待到和她分开,阿波罗的神色凝重起来,圣山上的痕迹,让他想起那天玩弄自己的神灵。

在被光线困住之前,阿波罗从未想过光还能被那样使用。

他曾自己尝试着练习起同样的技巧,诧异的是,他无论怎么做都达不到那样的程度。

而由此也能看出,那个人对光线本质的理解有多么深刻。

想到这里,阿波罗的手指下意识攥紧,直到感觉到疼痛才松开。

他曾想着那个人只有小技巧而已,论起强大还是他占优。

不然那个人也不会在他运转神力,打算出去的时候收起恶作剧。

但是圣山被破坏的那一幕让他无法再这样想。

光能在天空和大地的身上留下痕迹。

这样的认知让阿波罗不可避免的失神,直到自己被当时的光芒淹没,刺痛双眼。

一样的光的力量,即使用于破坏和他理解的也是千差万别。

阿波罗承认这一点后,他就已经输了,然后他对自己失败的感想是油然而生的尊敬。

如果可以,阿波罗想亲眼见见那位神灵。

即使是十二主神之一,探索未知之路的他,也仍是孤独一人。

想要晋升为光明之主的渴望,值得阿波罗向玩弄过自己的人求教。

当这个世界的太阳之主对普罗塞产生敬畏的时候,信仰随之出现在神格下方。

正在和德墨忒尔聊天的普罗塞一愣,恍惚想起了什么。

德墨忒尔感叹的说道:“我从没想过自己会在冥界呆这么久。”

农神也是四季之神,是丰收的象征,来到充满死亡的冥府,自然会因为相反的规则感觉到不适。

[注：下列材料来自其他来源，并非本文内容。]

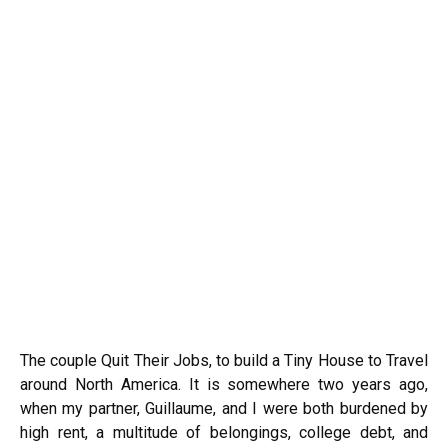
The couple Quit Their Jobs, to build a Tiny House to Travel
around North America. It is somewhere two years ago,
when my partner, Guillaume, and I were both burdened by
high rent, a multitude of belongings, college debt, and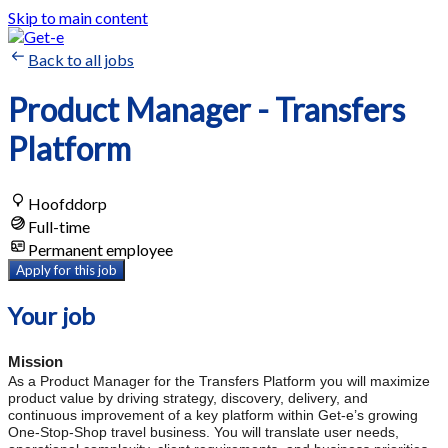
Skip to main content
Back to all jobs
Product Manager - Transfers
Platform
Hoofddorp
Full-time
Permanent employee
Apply for this job
Your job
Mission
As a Product Manager for the Transfers Platform you will maximize
product value by driving strategy, discovery, delivery, and
continuous improvement of a key platform within Get-e’s growing
One-Stop-Shop travel business. You will translate user needs,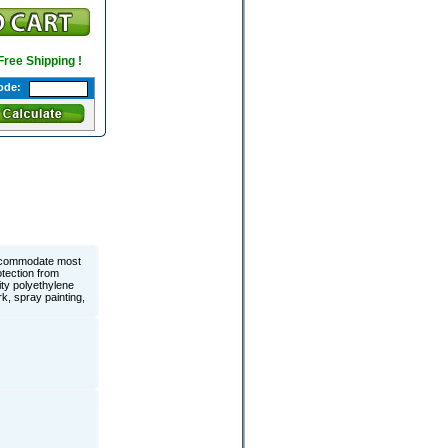
 Free Shipping !
ode:
accommodate most
otection from
ty polyethylene
k, spray painting,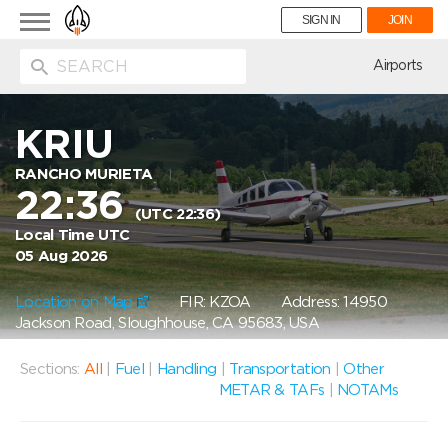
Toggle
SIGN IN
JOIN
navigation
ion
Airports
KRIU
RANCHO MURIETA
22:36
(UTC 22:36)
Local Time UTC
05 Aug 2026
Location on Map
FIR: KZOA
Address: 14950
Jackson Road, Sloughhouse, CA 95683, USA
Sections:
All
|
Fuel
|
Handling
|
Transportation
|
Other
METAR & TAFs
|
NOTAMs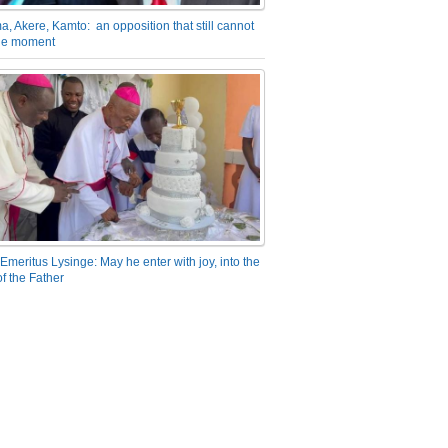
a, Akere, Kamto: an opposition that still cannot
the moment
Emeritus Lysinge: May he enter with joy, into the
f the Father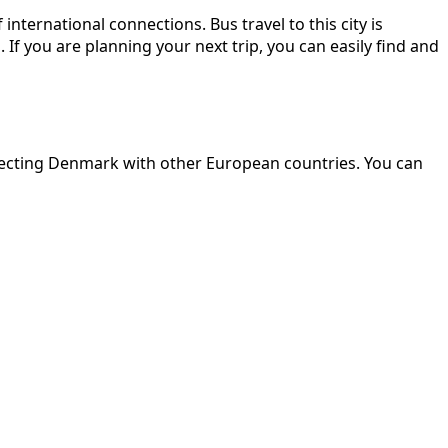
ternational connections. Bus travel to this city is
f you are planning your next trip, you can easily find and
nnecting Denmark with other European countries. You can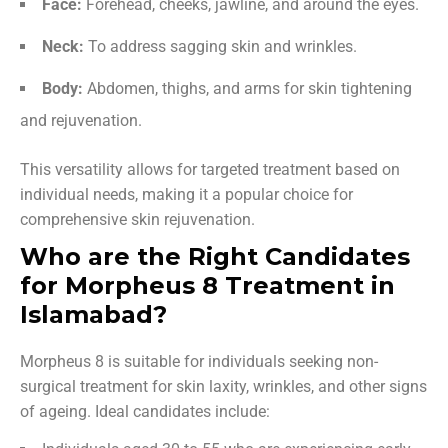
Face:
Forehead, cheeks, jawline, and around the eyes.
Neck:
To address sagging skin and wrinkles.
Body:
Abdomen, thighs, and arms for skin tightening
and rejuvenation.
This versatility allows for targeted treatment based on
individual needs, making it a popular choice for
comprehensive skin rejuvenation.
Who are the Right Candidates
for Morpheus 8 Treatment in
Islamabad?
Morpheus 8 is suitable for individuals seeking non-
surgical treatment for skin laxity, wrinkles, and other signs
of ageing. Ideal candidates include: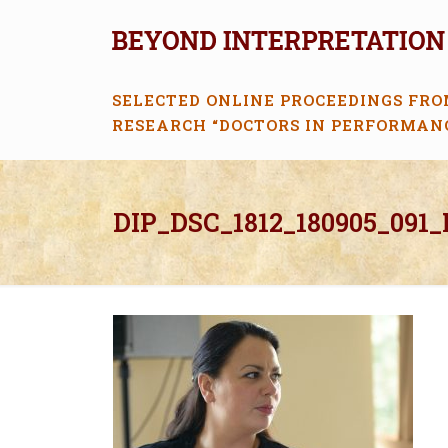
SELECTED ONLINE PROCEEDINGS FRO
RESEARCH “DOCTORS IN PERFORMAN
DIP_DSC_1812_180905_091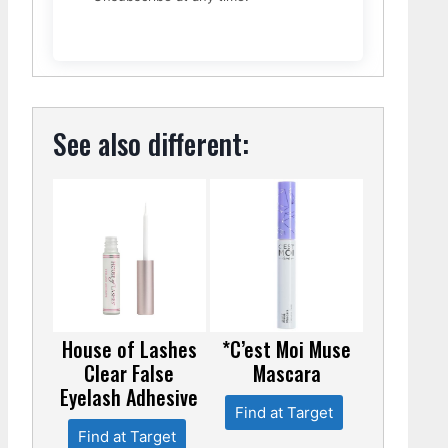
See also different:
House of Lashes
*C’est Moi Muse
Clear False
Mascara
Eyelash Adhesive
Find at Target
Find at Target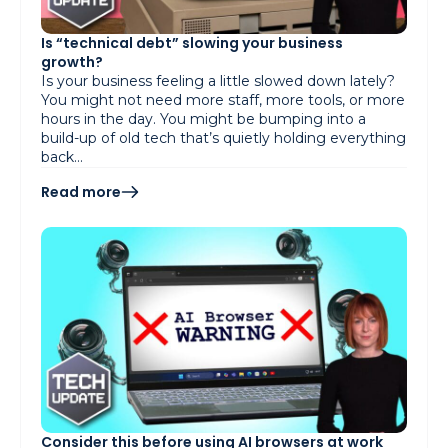
Is “technical debt” slowing your business
growth?
Is your business feeling a little slowed down lately?
You might not need more staff, more tools, or more
hours in the day. You might be bumping into a
build-up of old tech that’s quietly holding everything
back…
Read more
Consider this before using AI browsers at work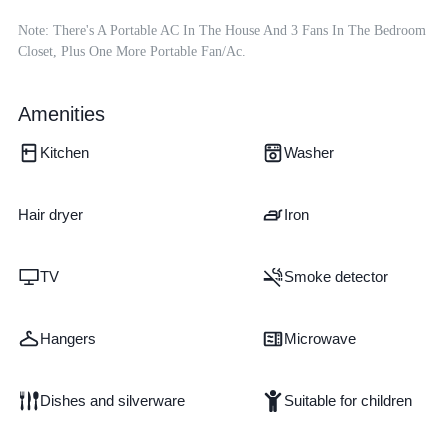
Note: There's A Portable AC In The House And 3 Fans In The Bedroom 
Closet, Plus One More Portable Fan/ac.
Amenities
Kitchen
Washer
Hair dryer
Iron
TV
Smoke detector
Hangers
Microwave
Dishes and silverware
Suitable for children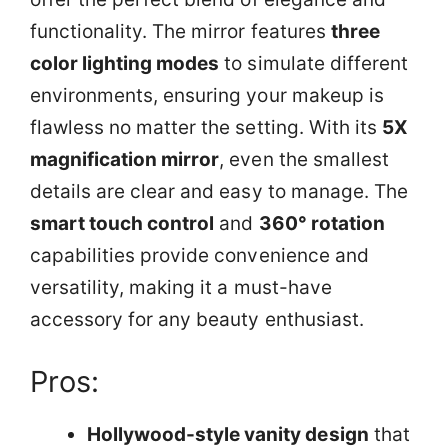
functionality. The mirror features
three
color lighting modes
to simulate different
environments, ensuring your makeup is
flawless no matter the setting. With its
5X
magnification mirror
, even the smallest
details are clear and easy to manage. The
smart touch control
and
360° rotation
capabilities provide convenience and
versatility, making it a must-have
accessory for any beauty enthusiast.
Pros:
Hollywood-style vanity design
that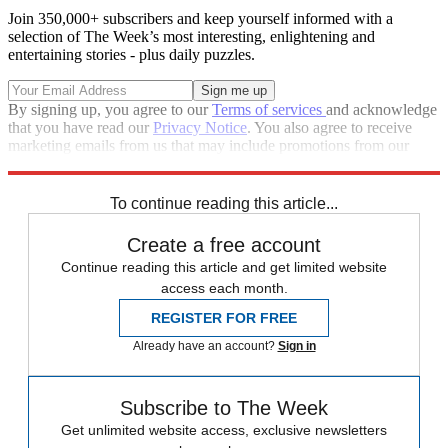
Join 350,000+ subscribers and keep yourself informed with a
selection of The Week’s most interesting, enlightening and
entertaining stories - plus daily puzzles.
By signing up, you agree to our
Terms of services
and acknowledge
that you have read our
Privacy Notice
. You also agree to receive
marketing emails from us that may include promotions from our
trusted partners and sponsors, which you can unsubscribe from at
any time.
To continue reading this article...
Create a free account
Continue reading this article and get limited website
access each month.
REGISTER FOR FREE
Already have an account?
Sign in
Subscribe to The Week
Get unlimited website access, exclusive newsletters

其实春之神也该是这样的,奈何普罗塞的光明神格里的规则力量比冥府高级。

在高等力量的支配下,新生千年的冥府规则妥协了。

然后代价就是一颗冥神神格。

这样暗地里的操作,普罗塞谁都没说。

修普诺斯他们以为这是春神留在冥界的必然结果,哈迪斯则认为冥界需要一位生之神。

至于真正的暗箱操作,也只有普罗塞知道,而他则淡定的充当着他人眼里的冥后候选,最近连候选两个字也要被扒下去了。

普罗塞喝了口神酒,“母神,就这样留在冥府好了,省的你要来看我,还要担心宙斯怀疑你这十二主神之一和冥王哈迪斯联合起来,图谋他的王座。”

德墨忒尔被普罗塞口中宙斯的形象逗笑了,然后忍不住说道:“我这样做了,岂不是真和哈迪斯联合到一起,十二主神之一站在冥界域主这边儿是多么严重的事情,你知道吗?”

听到农神这么说,普罗塞默默喝酒,一言不发。

我当然知道了,他心中自语。

德墨忒尔见普罗塞那副样子,忍不住给他解释道:“我如果这样做了,意味着现在稳定下来的大海,天界,冥界三位域主很可能会因为主神站队的事情再生波澜,到时神战再起,可不是那么简单就能结束的了!”